On the Direct Construction of MDS and Near-MDS Matrices
Kishan Chand Gupta, Sumit Kumar Pandey, Susanta Samanta
TL;DR
This paper addresses the direct construction of diffusion layers in cryptography by focusing on both MDS and NMDS matrices. It introduces direct nonrecursive constructions using generalized Vandermonde matrices and demonstrates how to obtain MDS/NMDS generators via $G=[I|A]$ with $A=V_1^{-1}V_2$, including involutory variants. For recursive designs, it presents a novel direct approach based on companion matrices $C_g$ and a Vandermonde diagonalization $C_g=VDV^{-1}$, showing that $C_g^m$ is MDS/NMDS when the corresponding $G'=[V^T|D^mV^T]$ has all $n$ columns independent, and it provides explicit polynomial constructions yielding NMDS matrices under sum-zero criteria.
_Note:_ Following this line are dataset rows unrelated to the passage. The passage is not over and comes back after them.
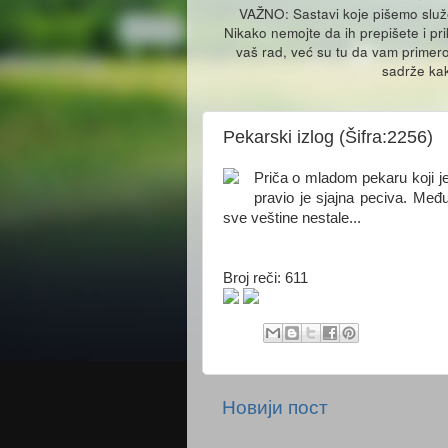
VAŽNO: Sastavi koje pišemo slu
Nikako nemojte da ih prepišete i pr
vaš rad, već su tu da vam primero
sadrže kak
Pekarski izlog (Šifra:2256)
Priča o mladom pekaru koji je
pravio je sjajna peciva. Međ
sve veštine nestale...
Broj reči: 611
Новији пост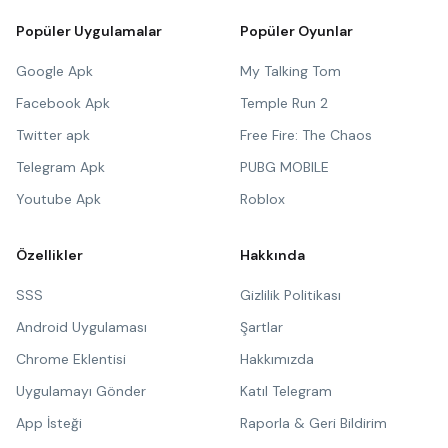
Popüler Uygulamalar
Popüler Oyunlar
Google Apk
My Talking Tom
Facebook Apk
Temple Run 2
Twitter apk
Free Fire: The Chaos
Telegram Apk
PUBG MOBILE
Youtube Apk
Roblox
Özellikler
Hakkında
SSS
Gizlilik Politikası
Android Uygulaması
Şartlar
Chrome Eklentisi
Hakkımızda
Uygulamayı Gönder
Katıl Telegram
App İsteği
Raporla & Geri Bildirim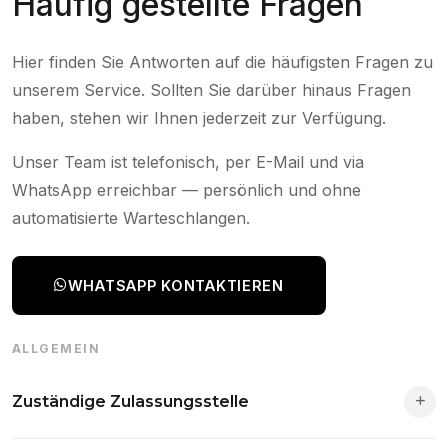
Häufig gestellte Fragen
Hier finden Sie Antworten auf die häufigsten Fragen zu
unserem Service. Sollten Sie darüber hinaus Fragen
haben, stehen wir Ihnen jederzeit zur Verfügung.
Unser Team ist telefonisch, per E-Mail und via
WhatsApp erreichbar — persönlich und ohne
automatisierte Warteschlangen.
WHATSAPP KONTAKTIEREN
ALLGEMEIN
Zuständige Zulassungsstelle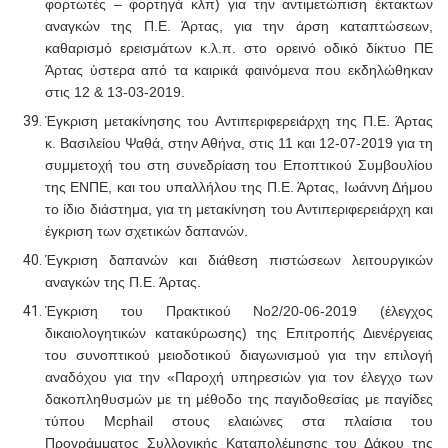
φορτωτές – φορτηγά κλπ) για την αντιμετώπιση έκτακτων
αναγκών της Π.Ε. Άρτας,
για την άρση καταπτώσεων,
καθαρισμό ερεισμάτων κ.λ.π. στο ορεινό οδικό δίκτυο ΠΕ
Άρτας ύστερα από τα καιρικά φαινόμενα που εκδηλώθηκαν
στις 12 & 13-03-2019.
Έγκριση μετακίνησης του Αντιπεριφερειάρχη της Π.Ε. Άρτας
κ. Βασιλείου Ψαθά, στην Αθήνα, στις 11 και 12-07-2019 για τη
συμμετοχή του στη συνεδρίαση του Εποπτικού Συμβουλίου
της ΕΝΠΕ, και του υπαλλήλου της Π.Ε. Άρτας, Ιωάννη Δήμου
το ίδιο διάστημα, για τη μετακίνηση του Αντιπεριφερειάρχη και
έγκριση των σχετικών δαπανών.
Έγκριση δαπανών και διάθεση πιστώσεων λειτουργικών
αναγκών της Π.Ε. Άρτας.
Έγκριση του Πρακτικού Νο2/20-06-2019 (έλεγχος
δικαιολογητικών κατακύρωσης) της Επιτροπής Διενέργειας
του συνοπτικού μειοδοτικού διαγωνισμού για την επιλογή
αναδόχου για την «Παροχή υπηρεσιών για τον έλεγχο των
δακοπληθυσμών με τη μέθοδο της παγιδοθεσίας με παγίδες
τύπου Mcphail στους ελαιώνες στα πλαίσια του
Προγράμματος Συλλογικής Καταπολέμησης του Δάκου της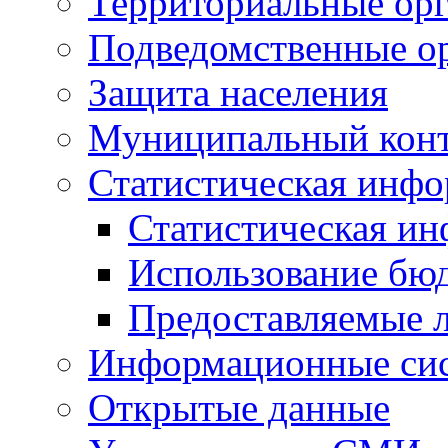
Территориальные орг
Подведомственные о
Защита населения
Муниципальный кон
Статистическая инф
Статистическая и
Использование бю
Предоставляемые 
Информационные си
Открытые данные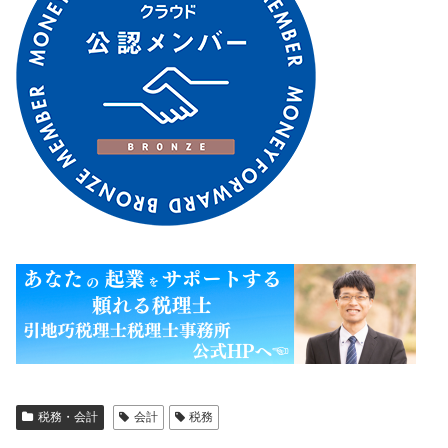
税務・会計
会計
税務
Additional results include proofs of folklore NMDS properties and methods to obtain involutory MDS/NMDS matrices. Collectively, these techniques enable efficient, scalable diffusion layers for larger orders, with practical impact on block ciphers and hash functions, particularly in lightweight cryptography.
Abstract
The optimal branch number of MDS matrices makes them a preferred choice for designing diffusion layers in many block ciphers and hash functions. Consequently, various methods have been proposed for designing MDS matrices, including search and direct methods. While exhaustive search is suitable for small order MDS matrices, direct constructions are preferred for larger orders due to the vast search space involved. In the literature, there has been extensive research on the direct construction of MDS matrices using both recursive and nonrecursive methods. On the other hand, in lightweight cryptography, Near-MDS (NMDS) matrices with sub-optimal branch numbers offer a better balance between security and efficiency as a diffusion layer compared to MDS matrices. However, no direct construction method is available in the literature for constructing recursive NMDS matrices. This paper introduces some direct constructions of NMDS matrices in both nonrecursive and recursive settings. Additionally, it presents some direct constructions of nonrecursive MDS matrices from the generalized Vandermonde matrices. We propose a method for constructing involutory MDS and NMDS matrices using generalized Vandermonde matrices. Furthermore, we prove some folklore results that are used in the literature related to the NMDS code.